According to a Pew Research study, 15 to 21-year-olds are much less likely to have a paid summer job or to have been employed in the last year compared to previous generations.
Anyone who has ever scooped ice cream, sold shoes, or cleaned up trash for minimum wage at an early age can attest that they learned life skills that they carried with them to their future career.
If students aren’t learning these valuable skills on the job, they need to attain them in the classroom.
What Skills Do Students Need to Make Them Career-Ready?
According to the Association for Career and Technical Education (ACTE), the three primary career readiness skills are:
- Academic skills: Students need foundational academic knowledge, especially in math and English language arts, and they need to be able to apply it to situations they encounter in their workplace, i.e. nurses calculate and apply ratios and other factors to determine drug dosages.
- Employability skills: These are the skills employers often say are the most critical to workplace success in the 21st century economy. They include: critical thinking, adaptability, problem solving, communication, collaboration and team work, creativity, and more. ACTE recommends that students be provided opportunities to gain these skills and learn to apply them to real-world life and work situations.
- Technical skills: These are the job-specific skills required to carry out the duties associated with the role. For example, a student who wants to pursue a career in the trades will ideally have taken CTE classes in high school that help them get more specific pathway-level skills. This could apply to more academic pathways as well, i.e. a student with dreams of becoming a doctor will narrow their high school education to primarily maths and sciences and related specialized courses available to them.
How to Incorporate Career Readiness Activities into Your Curriculum
Even without a formal college and career readiness program, educators can bring career readiness activities into their classrooms. Ideas include:
- Connecting with local employers: Create opportunities for students to learn from professionals in your community. Regular lunch and learn workshops, workplace tours, virtual Q&As, and a career fair that invites professionals of all stripes to come and share what it’s like to do their job are all meaningful ways for students to learn more about careers.
- Creating work-based learning opportunities: In the absence of a formal program, assign students to find a professional mentor and request a day of job shadowing.
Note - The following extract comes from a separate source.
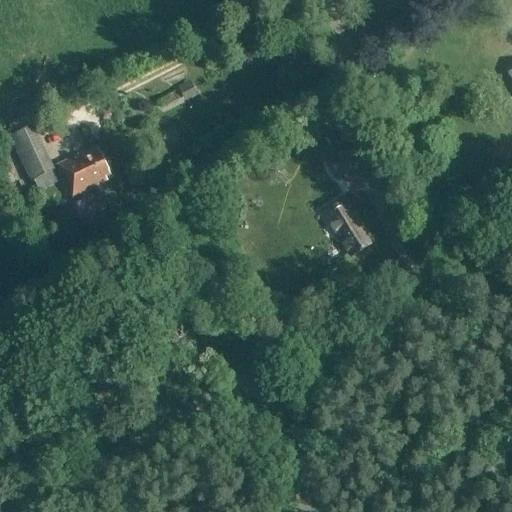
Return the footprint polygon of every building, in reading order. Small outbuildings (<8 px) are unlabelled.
[(450,68),(459,88),(484,78),(475,57),(450,68)] [(179,90),(161,99),(159,100),(163,108),(183,98),(185,102),(198,96),(193,88),(181,94),(179,90)] [(325,121),(331,131),(343,123),(338,114),(325,121)] [(356,119),(334,132),(342,145),(364,131),(356,119)] [(8,138),(25,173),(29,183),(54,171),(34,127),(8,138)] [(339,182),(363,167),(351,147),(327,162),(339,182)] [(91,190),(89,186),(109,177),(95,148),(57,166),(72,198),(91,190)] [(355,178),(340,182),(345,197),(359,193),(355,178)] [(347,200),(324,214),(352,259),(370,248),(362,234),(366,231),(347,200)]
You may ask them to complete and present a “day in the life of…” report so their peers can learn what it’s like to do a number of jobs.
- Promoting higher-order thinking skills: Consider abstract assignments that require students to think through tough moral questions in which there is no “right” or defined answer.
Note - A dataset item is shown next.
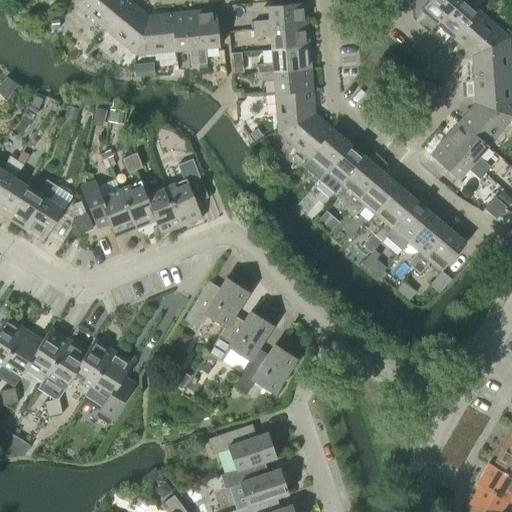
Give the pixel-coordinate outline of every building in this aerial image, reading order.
[(104,30),(128,1),(126,0),(83,0),(74,5),(104,30)] [(437,26),(460,0),(424,0),(428,2),(420,11),(437,26)] [(454,40),(478,12),(469,3),(471,0),(460,0),(437,26),(454,40)] [(135,55),(146,16),(128,1),(104,30),(135,55)] [(252,22),(253,30),(306,26),(305,3),(267,6),(268,21),(252,22)] [(215,10),(193,12),(198,65),(206,64),(205,49),(219,48),(215,10)] [(198,65),(193,12),(172,14),(175,52),(189,50),(190,66),(198,65)] [(472,56),(508,38),(478,12),(454,40),(472,56)] [(175,52),(172,14),(146,16),(135,55),(175,52)] [(308,47),(306,26),(253,30),(253,38),(269,36),(271,50),(308,47)] [(511,78),(508,38),(472,56),(473,80),(511,78)] [(310,69),(308,47),(271,50),(272,63),(256,65),(256,73),(310,69)] [(311,91),(310,69),(256,73),(257,81),(273,80),(274,93),(311,91)] [(511,116),(511,101),(511,78),(473,80),(475,104),(511,116)] [(313,115),(311,91),(274,93),(278,133),(313,115)] [(487,147),(511,118),(511,116),(475,104),(459,123),(487,147)] [(308,159),(332,130),(313,115),(278,133),(308,159)] [(487,147),(459,123),(445,139),(484,174),(490,168),(478,158),(487,147)] [(318,180),(348,145),(332,130),(308,159),(318,168),(308,179),(314,185),(318,180)] [(484,174),(445,139),(430,156),(457,181),(467,170),(479,180),(484,174)] [(365,158),(348,145),(318,180),(334,194),(365,158)] [(122,159),(125,166),(139,161),(137,154),(122,159)] [(0,186),(16,161),(9,157),(0,170),(0,169),(0,186)] [(347,212),(381,172),(365,158),(334,194),(344,202),(340,207),(347,212)] [(182,181),(163,189),(179,228),(201,219),(195,203),(207,198),(192,160),(176,166),(182,181)] [(0,214),(6,218),(26,186),(14,179),(23,166),(16,161),(0,186),(0,214)] [(142,169),(139,161),(125,166),(128,174),(142,169)] [(373,214),(398,187),(381,172),(347,212),(352,217),(363,205),(373,214)] [(24,230),(53,185),(46,181),(38,194),(26,186),(6,218),(24,230)] [(134,230),(119,190),(101,197),(95,182),(80,188),(96,228),(108,223),(114,238),(134,230)] [(154,222),(145,196),(139,182),(119,190),(134,230),(154,222)] [(59,189),(53,185),(24,230),(42,242),(63,210),(51,203),(59,189)] [(384,237),(414,201),(398,187),(373,214),(384,224),(374,236),(380,241),(384,237)] [(179,228),(163,189),(145,196),(154,222),(160,236),(179,228)] [(494,198),(484,210),(496,220),(506,208),(494,198)] [(431,215),(414,201),(384,237),(400,250),(406,243),(431,215)] [(319,218),(331,230),(340,221),(328,208),(319,218)] [(77,234),(91,229),(86,215),(72,220),(77,234)] [(413,269),(447,229),(431,215),(406,243),(417,251),(407,263),(413,269)] [(465,243),(447,229),(413,269),(419,274),(430,263),(440,272),(465,243)] [(205,316),(223,328),(224,328),(229,320),(230,320),(248,293),(226,278),(217,293),(206,286),(183,321),(197,329),(205,316)] [(240,327),(230,320),(229,320),(224,328),(223,328),(207,354),(221,362),(229,349),(247,361),(248,361),(253,353),(254,353),(271,326),(250,312),(240,327)] [(0,364),(2,366),(25,330),(5,317),(0,326),(0,364)] [(46,376),(69,340),(50,328),(42,341),(43,341),(28,364),(29,365),(46,376)] [(43,341),(42,341),(25,330),(2,366),(21,377),(29,365),(28,364),(43,341)] [(73,376),(68,384),(86,395),(91,387),(113,351),(94,339),(86,351),(87,352),(72,375),(73,376)] [(87,352),(86,351),(69,340),(46,376),(65,388),(68,384),(73,376),(72,375),(87,352)] [(264,360),(254,353),(253,353),(248,361),(247,361),(231,387),(245,396),(254,383),(273,395),(296,360),(274,346),(264,360)] [(91,387),(86,395),(101,405),(97,411),(112,420),(134,385),(123,378),(132,363),(113,351),(91,387)] [(14,388),(6,390),(9,405),(17,403),(14,388)] [(9,405),(6,390),(0,390),(0,395),(2,406),(9,405)] [(58,399),(51,400),(54,416),(61,414),(58,399)] [(54,416),(51,400),(44,402),(47,417),(54,416)] [(229,448),(236,469),(258,462),(259,464),(275,458),(267,433),(250,438),(247,428),(252,426),(251,424),(208,438),(213,453),(229,448)] [(0,425),(0,445),(25,456),(33,440),(0,425)] [(511,428),(510,427),(499,445),(511,452),(511,428)] [(511,452),(499,445),(487,464),(511,479),(511,452)] [(263,475),(259,464),(258,462),(236,469),(220,474),(226,490),(241,485),(248,506),(271,498),(272,500),(288,495),(279,470),(263,475)] [(511,479),(487,464),(476,483),(480,485),(469,503),(468,508),(490,511),(500,511),(501,511),(511,496),(511,479)] [(185,511),(173,496),(160,505),(165,511),(185,511)] [(276,511),(272,500),(271,498),(248,506),(233,511),(293,511),(291,506),(276,511)]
- Assigning group work to encourage collaboration: The more opportunities students have to cooperate, the better prepared they will be to do the same in the workplace. Bonus marks for putting together groups of students who wouldn’t normally choose to work together. This is where problem-solving, communication, and self-advocacy skills are sharpened.
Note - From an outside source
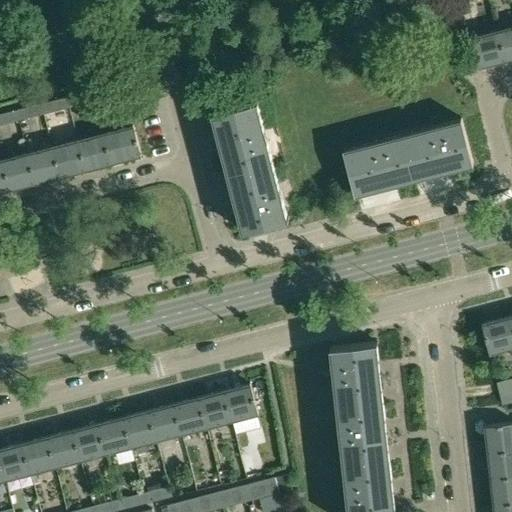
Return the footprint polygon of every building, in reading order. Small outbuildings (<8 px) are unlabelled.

- Providing early exposure to careers: Students as young as kindergarten can begin to observe and consider the world of work. Give them the same opportunities as older students to connect with community employers and professionals.
- Making use of EdTech: Tools like Xello have built-in, ready-made curriculum that contribute to career readiness skill building. Lessons for students from K-12 cover academic, employability, and technical abilities. Xello will also soon be introducing a work-based learning module as an optional add-on for U.S school districts purchasing Xello for Middle School and High School.
The importance of helping students to become more career-ready extends beyond meeting ‘college and career readiness’ state requirements.
Preparing them with the skills they need to compete for and succeed in any job will give them the confidence to make a great start to their career.
And, perhaps more significantly, it will contribute to the kind of fulfillment we all seek, no matter what kind of work we do.
After all, the kindergarteners of today could be the leaders of tomorrow. It’s our job to help them get there.